- **Texte fourni**

————————

Alors, ce graphique, j'ai quand même mis quelques minutes à comprendre de quoi il s'agissait, je vais vous faire gagner du temps en vous l'expliquant. Il représente année par année la demande supplémentaire attendue. Donc on constate que la demande est toujours en augmentation (sinon nous aurions des chiffres négatifs) même si l'augmentation de cette demande semble se ralentir un peu.

2. Qu'est-ce qui est donc le plus probable ?


Le plus probable, c'est que dans les années qui viennent, le cours du baril explose à la hausse rendant le pétrole inaccessible pour la plupart des usages actuels. Le fragile équilibre entre offre et demande devrait se rompre si on en croit l'AIE.

On (enfin certains) a longtemps cru qu'il y aurait un pic de la demande, c'est à dire un moment où la demande de pétrole atteindrait un maximum avant de décroître. On tablait pour ce faire sur la montée en puissance des véhicules électriques et les économies de chauffage. Mais cela devrait arriver trop  tard.

Ainsi, la bonne nouvelle, c'est qu'il devrait rester du pétrole pendant encore très, très longtemps, la mauvaise, c'est qu'il sera certainement trop cher pour alimenter les réservoirs de nos voitures.

Une autre bonne nouvelle, c'est que les émissions de CO2 devraient mécaniquement baisser.

3. Et le pétrole cher c'est pour quand ?

De très nombreuses études ont été écrites à ce sujet. Jusqu'il y a quelques années, elle divergeaient de manière impressionnante. Maintenant, elles sont toutes d'accord pour affirmer que cela se produira lors de la prochaine décennie. l'iAIE est même plus précise que cela, entre 2023 et 2025. Elle s'appuie pour cela sur d'autres indicateurs que nous allons découvrir.

————————

- **Extrait de données**
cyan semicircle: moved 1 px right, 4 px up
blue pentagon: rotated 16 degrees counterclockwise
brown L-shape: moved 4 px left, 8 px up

————————

- **Consigne**
Prolongez le texte sur l'avenir du prix du pétrole en rédigeant la suite qui vient après sa dernière phrase.

- **Résultat final**
4. Pourtant en 2018, il semble y avoir beaucoup de pétrole, les cours sont plutôt bas en cette fin d'année ???

Pour comprendre ce qui s'est passé cet automne sur les cours du baril, il convient de dissocier une analyse politique de l'analyse stocks.

4.1. L'analyse politique

L'administration Trump a décidé de rétablir l'embargo sur les produits pétroliers iraniens (le fameux accord sur le nucléaire dénoncé par l'homme à la mèche blonde) au début de novembre 2018. Après une période d'incertitude sur le maintien de cet embargo, les cours se sont affolés parce que 5 Mb/J étaient sortis du circuit. Oui, vous avez bien lu, tout ce tapage est dû à 5 % de la production mondiale. C'est juste que l'équilibre est rompu.
Or Trump, voyant les prix du baril monter, a octroyé des dérogations temporaires à 8 pays (Chine, Inde, Japon, Corée du Sud, Italie, ... pas que des pays mineurs donc...) ce qui a fait totalement explosé la bulle. Il est nécessaire de préciser aussi qu'il était alors en pleine campagne pour les mid-terms. Et dans ce contexte il ne pouvait pas laisser le prix à la pompe s'envoler.
Sauf que pendant ce temps-là, l'OPEP+ (entendez par là l'OPEP + la Russie) avaient tenu à montrer leur rôle de régulateurs du marché en augmentant leur production. 
Et hop, trop d'offre... le cours s'écroule à nouveau.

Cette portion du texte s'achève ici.